[Page-level text extractions]

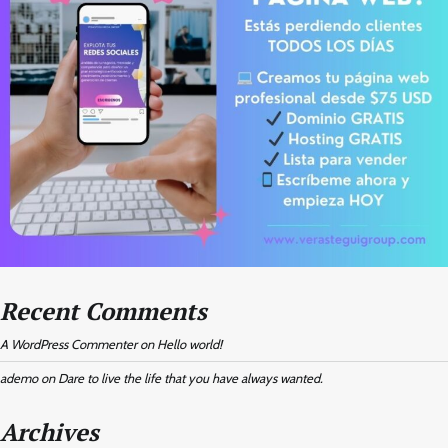
Recent Comments
A WordPress Commenter
on
Hello world!
ademo
on
Dare to live the life that you have always wanted.
Archives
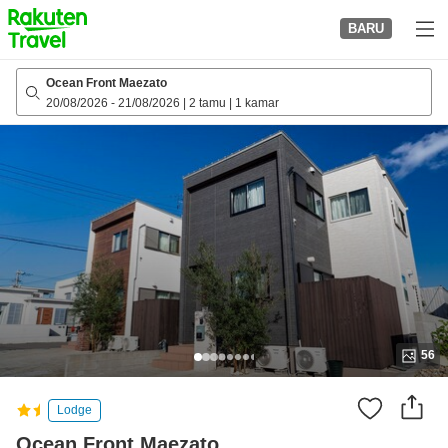
to
BARU
top
page
Ocean Front Maezato
20/08/2026
-
21/08/2026
|
2 tamu
|
1 kamar
56
Lodge
Ocean Front Maezato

* Directions for this task
Pictures are to be left out; repeat all the remaining data exactly.

* Solution
Recent Comments
A WordPress Commenter
on
Hello world!
ademo
on
Dare to live the life that you have always wanted.
Archives
to
BARU
top
page
Ocean Front Maezato
20/08/2026
-
21/08/2026
|
2 tamu
|
1 kamar
56
Lodge
Ocean Front Maezato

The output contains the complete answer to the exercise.